**Task brief**
Nothing outside the range is to be copied. From the entries below, reproduce exactly the lines starting at the one with "589 248 132" and ending at the one with "509 90 11.43", without pictures.

**Provided information**
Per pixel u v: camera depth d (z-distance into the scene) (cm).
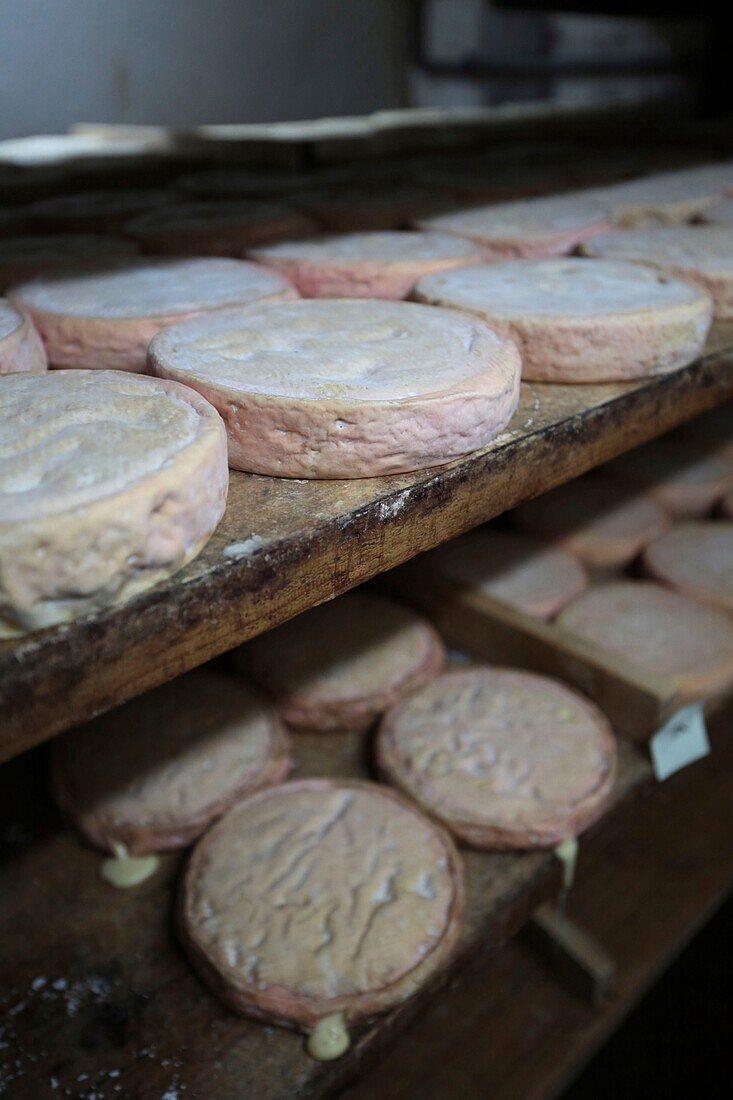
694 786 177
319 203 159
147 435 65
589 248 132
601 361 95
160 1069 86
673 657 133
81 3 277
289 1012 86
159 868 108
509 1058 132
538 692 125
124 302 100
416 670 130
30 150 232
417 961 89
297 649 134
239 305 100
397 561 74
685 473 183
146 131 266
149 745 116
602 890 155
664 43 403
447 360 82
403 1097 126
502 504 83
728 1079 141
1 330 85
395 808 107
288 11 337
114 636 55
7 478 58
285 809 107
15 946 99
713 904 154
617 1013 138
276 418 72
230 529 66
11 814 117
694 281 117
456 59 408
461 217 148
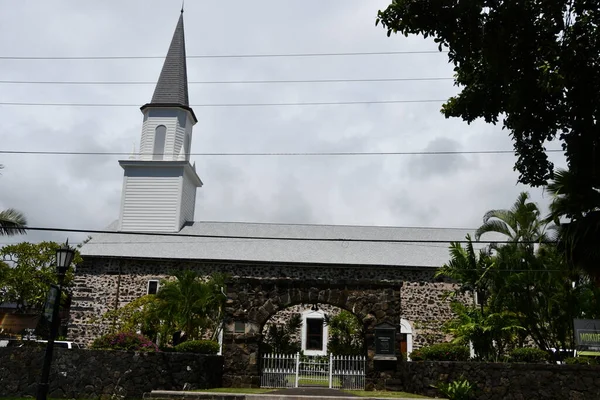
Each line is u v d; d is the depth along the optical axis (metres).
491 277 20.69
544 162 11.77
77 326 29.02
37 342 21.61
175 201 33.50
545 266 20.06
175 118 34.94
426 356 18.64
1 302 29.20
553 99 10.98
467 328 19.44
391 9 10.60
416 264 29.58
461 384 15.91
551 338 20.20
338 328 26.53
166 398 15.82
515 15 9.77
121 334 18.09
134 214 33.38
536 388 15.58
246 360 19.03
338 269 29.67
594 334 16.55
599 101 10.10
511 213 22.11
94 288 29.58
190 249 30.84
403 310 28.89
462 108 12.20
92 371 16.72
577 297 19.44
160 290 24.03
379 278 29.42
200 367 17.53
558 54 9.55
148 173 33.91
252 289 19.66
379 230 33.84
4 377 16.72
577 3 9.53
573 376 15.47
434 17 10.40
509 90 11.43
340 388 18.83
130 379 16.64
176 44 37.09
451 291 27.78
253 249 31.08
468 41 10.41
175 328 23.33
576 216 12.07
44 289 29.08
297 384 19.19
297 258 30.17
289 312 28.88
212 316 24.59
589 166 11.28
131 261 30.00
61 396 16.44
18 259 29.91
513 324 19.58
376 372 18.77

**Reply**
589 248 132
601 361 95
160 1069 86
673 657 133
81 3 277
289 1012 86
159 868 108
509 1058 132
538 692 125
124 302 100
416 670 130
30 150 232
417 961 89
297 649 134
239 305 100
397 561 74
685 473 183
146 131 266
149 745 116
602 890 155
664 43 403
447 360 82
403 1097 126
502 504 83
728 1079 141
1 330 85
395 808 107
288 11 337
114 636 55
7 478 58
285 809 107
15 946 99
713 904 154
617 1013 138
276 418 72
230 529 66
11 814 117
694 281 117
456 59 408
461 217 148
Each line is u v d; d is the depth along the optical axis (metres).
491 277 20.69
544 162 11.77
77 326 29.02
37 342 21.61
175 201 33.50
545 266 20.06
175 118 34.94
426 356 18.64
1 302 29.20
553 99 10.98
467 328 19.44
391 9 10.60
416 264 29.58
461 384 15.91
551 338 20.20
338 328 26.53
166 398 15.82
515 15 9.77
121 334 18.09
134 214 33.38
536 388 15.58
246 360 19.03
338 269 29.67
594 334 16.55
599 101 10.10
511 213 22.11
94 288 29.58
190 249 30.84
403 310 28.89
462 108 12.20
92 371 16.72
577 297 19.44
160 290 24.03
379 278 29.42
200 367 17.53
558 54 9.55
148 173 33.91
252 289 19.66
379 230 33.84
4 377 16.72
577 3 9.53
573 376 15.47
434 17 10.40
509 90 11.43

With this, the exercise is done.